In 1937, and by that time an Opry regular, Fox teamed with his future wife Ruby Owens, known on stage as Texas Ruby. The sister of Tex Owens, the writer of Cattle Call, the deep-voiced Texas Ruby had arrived in Nashville with Zeke Clements' Broncho Busters in 1934. She and Curly Fox married in 1939 and for over two decades were amongst the most popular husband- and-wife teams in the business.

In the years immediately following the end of the Second World War they made a series of classic recordings for Columbia Records, with Ruby's throaty vocals fronting a tight band that boasts some extraordinary twin- guitar work from Grady Martin and Jabbo Arrington. Among the highlights was Fred Rose's "Don't Let That Man Get You Down".

During the Fifties they relocated to Houston for seven years before returning to Nashville at the end of the decade and recording an album for Starday.

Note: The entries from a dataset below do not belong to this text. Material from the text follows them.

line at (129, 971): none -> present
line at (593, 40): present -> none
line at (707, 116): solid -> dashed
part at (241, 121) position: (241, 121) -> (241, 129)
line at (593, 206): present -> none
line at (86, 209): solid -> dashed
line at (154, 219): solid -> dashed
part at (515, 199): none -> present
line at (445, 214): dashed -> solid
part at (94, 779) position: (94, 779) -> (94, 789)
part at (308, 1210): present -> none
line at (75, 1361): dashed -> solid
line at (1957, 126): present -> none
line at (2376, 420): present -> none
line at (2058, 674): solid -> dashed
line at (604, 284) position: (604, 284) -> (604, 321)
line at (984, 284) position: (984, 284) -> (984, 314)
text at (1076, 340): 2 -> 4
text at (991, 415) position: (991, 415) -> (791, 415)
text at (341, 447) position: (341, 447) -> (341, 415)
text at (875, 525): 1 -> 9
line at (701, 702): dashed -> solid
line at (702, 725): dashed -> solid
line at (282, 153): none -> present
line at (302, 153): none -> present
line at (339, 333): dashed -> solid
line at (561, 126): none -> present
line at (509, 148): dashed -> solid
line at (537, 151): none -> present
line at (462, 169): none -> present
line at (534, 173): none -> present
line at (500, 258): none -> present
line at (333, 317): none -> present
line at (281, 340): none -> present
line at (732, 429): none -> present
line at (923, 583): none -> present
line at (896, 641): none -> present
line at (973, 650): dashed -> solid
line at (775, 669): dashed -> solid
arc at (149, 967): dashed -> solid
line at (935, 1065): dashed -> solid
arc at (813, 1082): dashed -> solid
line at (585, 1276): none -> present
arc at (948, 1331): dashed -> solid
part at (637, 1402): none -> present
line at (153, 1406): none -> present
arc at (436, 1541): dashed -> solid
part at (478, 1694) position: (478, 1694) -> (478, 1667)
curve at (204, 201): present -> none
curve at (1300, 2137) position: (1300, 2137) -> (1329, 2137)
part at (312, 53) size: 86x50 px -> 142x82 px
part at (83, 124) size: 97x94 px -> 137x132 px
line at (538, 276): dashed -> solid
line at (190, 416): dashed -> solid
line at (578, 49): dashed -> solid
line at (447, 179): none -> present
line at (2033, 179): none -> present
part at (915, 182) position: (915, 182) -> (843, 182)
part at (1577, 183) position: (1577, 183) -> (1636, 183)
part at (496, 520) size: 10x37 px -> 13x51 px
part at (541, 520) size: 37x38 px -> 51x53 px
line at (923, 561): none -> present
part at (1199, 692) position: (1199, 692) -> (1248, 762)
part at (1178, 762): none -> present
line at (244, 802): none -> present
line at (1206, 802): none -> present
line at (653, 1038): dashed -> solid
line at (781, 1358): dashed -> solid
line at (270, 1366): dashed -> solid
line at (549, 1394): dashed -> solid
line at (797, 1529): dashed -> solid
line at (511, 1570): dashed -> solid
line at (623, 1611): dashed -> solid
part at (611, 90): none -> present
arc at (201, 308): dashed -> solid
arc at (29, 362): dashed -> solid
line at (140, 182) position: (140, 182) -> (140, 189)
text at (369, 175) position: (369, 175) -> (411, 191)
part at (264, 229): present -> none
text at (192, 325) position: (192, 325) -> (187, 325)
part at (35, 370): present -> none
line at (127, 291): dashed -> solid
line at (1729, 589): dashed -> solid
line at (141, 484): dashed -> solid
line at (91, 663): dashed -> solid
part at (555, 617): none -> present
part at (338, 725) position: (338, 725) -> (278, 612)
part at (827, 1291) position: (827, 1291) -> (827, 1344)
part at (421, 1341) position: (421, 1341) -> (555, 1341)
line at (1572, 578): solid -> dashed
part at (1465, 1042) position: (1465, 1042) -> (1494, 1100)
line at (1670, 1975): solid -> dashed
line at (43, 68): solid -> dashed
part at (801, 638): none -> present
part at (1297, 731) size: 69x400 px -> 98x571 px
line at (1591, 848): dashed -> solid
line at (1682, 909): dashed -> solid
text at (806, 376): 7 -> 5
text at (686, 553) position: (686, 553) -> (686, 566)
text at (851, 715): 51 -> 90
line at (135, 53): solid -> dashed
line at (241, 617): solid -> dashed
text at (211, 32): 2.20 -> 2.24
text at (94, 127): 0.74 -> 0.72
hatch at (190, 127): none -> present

On the evening of 29 March 1963, Curly returned from an Opry performance to discover that the house trailer that he and Ruby shared had been engulfed in flames and that his wife had perished. Nashville must have seemed fated that month, four of its most popular stars having also recently died in tragic circumstances: Patsy Cline, Cowboy Copas and Hawkshaw Hasking in a plane crash, and Jack Anglin in an automobile accident en route to their memorial service.

After that Curly Fox went into semi-retirement in rural Illinois, appearing only sporadically at Bluegrass and Old-Timey festivals, where he continued to delight audiences.

Paul Wadey

Arnim LeRoy "Curly" Fox, fiddler: born Graysville, Tennessee 9 November 1910; married 1939 Ruby Owens (died 1963); died 10 November 1995.